A company must try to manage its costs so that it eventually makes a profit, with total sales ideally being larger than the total amount of capital it takes to run the business. These costs can include salaries and depreciation of assets, as well as other fixed costs that the company must endure to maintain daily operations. By contrast, cost of revenue refers directly to the cost of making and selling goods to the public.
The most obvious component of cost of revenue is the cost that a company must incur to actually manufacture the products that it sells. This measurement is also known as cost of goods sold, and it is one way in which a company can judge its efficiency in producing its goods and services. If a company can keep these costs low, it may be able to incur larger costs in other areas as a means of selling its products.
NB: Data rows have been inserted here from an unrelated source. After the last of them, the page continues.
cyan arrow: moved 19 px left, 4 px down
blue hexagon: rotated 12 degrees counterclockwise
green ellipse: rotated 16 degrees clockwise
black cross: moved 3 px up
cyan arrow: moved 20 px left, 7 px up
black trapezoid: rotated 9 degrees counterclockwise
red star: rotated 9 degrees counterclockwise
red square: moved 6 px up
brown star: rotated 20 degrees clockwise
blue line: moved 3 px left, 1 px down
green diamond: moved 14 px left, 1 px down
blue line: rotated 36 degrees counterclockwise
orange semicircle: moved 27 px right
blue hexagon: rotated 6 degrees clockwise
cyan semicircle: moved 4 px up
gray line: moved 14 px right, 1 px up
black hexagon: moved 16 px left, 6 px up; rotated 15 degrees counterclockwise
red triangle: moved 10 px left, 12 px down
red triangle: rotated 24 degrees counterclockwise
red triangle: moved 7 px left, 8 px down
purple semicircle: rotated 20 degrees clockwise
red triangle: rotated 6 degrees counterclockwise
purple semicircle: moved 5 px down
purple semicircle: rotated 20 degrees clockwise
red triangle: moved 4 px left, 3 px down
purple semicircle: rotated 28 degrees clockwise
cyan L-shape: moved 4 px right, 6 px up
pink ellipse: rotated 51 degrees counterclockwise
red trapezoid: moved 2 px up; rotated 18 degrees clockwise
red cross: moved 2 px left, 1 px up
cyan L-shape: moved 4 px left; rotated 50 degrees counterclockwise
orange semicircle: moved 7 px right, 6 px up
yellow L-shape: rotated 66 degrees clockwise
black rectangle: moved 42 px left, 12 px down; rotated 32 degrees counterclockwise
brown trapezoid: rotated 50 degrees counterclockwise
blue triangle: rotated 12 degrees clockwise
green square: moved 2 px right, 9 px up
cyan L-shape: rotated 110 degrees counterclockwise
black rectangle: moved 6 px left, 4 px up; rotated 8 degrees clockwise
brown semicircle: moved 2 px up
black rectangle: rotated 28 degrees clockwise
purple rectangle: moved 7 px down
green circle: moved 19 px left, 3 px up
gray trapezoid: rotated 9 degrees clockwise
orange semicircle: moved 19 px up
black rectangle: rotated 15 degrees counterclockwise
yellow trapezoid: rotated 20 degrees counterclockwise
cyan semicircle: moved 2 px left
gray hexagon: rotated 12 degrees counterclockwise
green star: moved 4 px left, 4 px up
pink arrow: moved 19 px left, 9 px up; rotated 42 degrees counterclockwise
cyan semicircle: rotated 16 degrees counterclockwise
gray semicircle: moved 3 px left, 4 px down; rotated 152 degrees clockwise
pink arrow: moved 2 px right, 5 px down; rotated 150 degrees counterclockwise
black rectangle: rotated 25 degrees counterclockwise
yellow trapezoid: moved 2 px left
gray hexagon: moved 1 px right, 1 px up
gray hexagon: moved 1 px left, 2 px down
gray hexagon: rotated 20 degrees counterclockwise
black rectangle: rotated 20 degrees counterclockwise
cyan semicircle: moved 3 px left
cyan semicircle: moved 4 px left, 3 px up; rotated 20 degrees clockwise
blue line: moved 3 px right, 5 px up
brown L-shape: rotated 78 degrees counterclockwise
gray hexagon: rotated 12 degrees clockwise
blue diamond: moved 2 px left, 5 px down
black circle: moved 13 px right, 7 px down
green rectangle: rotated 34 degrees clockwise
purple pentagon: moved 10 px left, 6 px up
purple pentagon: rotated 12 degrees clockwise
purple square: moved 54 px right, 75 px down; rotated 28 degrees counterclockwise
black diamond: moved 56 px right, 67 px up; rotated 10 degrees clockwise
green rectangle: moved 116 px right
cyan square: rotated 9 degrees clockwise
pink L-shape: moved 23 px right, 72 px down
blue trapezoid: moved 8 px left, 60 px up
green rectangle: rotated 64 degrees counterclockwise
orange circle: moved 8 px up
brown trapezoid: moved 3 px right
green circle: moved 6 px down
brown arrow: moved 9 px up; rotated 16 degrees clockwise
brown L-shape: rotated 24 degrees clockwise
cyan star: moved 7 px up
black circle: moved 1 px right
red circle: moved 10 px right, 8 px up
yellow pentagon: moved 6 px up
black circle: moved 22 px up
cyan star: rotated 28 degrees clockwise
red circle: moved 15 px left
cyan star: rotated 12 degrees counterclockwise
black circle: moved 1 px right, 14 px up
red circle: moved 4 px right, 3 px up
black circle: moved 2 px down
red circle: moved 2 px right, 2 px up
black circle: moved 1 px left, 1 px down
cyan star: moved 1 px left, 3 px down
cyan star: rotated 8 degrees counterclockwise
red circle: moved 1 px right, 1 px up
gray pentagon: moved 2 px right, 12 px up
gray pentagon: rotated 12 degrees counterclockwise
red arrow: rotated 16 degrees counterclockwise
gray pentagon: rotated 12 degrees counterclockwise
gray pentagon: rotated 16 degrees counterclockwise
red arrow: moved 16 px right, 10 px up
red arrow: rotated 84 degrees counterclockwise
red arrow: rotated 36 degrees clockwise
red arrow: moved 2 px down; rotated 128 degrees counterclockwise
It is important to realize that the cost of revenue goes well beyond the cost of goods sold. For example, there are costs of distribution attached to getting the products from the place where they were manufactured to where they can be sold. In addition, these extraneous costs can include marketing costs, by which a company alerts the public about the products it plans to sell. Commission costs owed to salesmen may also be included in these costs.
As it includes every step in the process by which products are created and sold, cost of revenue is often the measurement that financial experts and investors use when making an assessment of a company. While cost of goods sold is certainly important, it falls short by leaving out costs that can be quite significant. This is especially true of companies in the service industry, where the costs of manufacturing and distributing products are difficult to separate.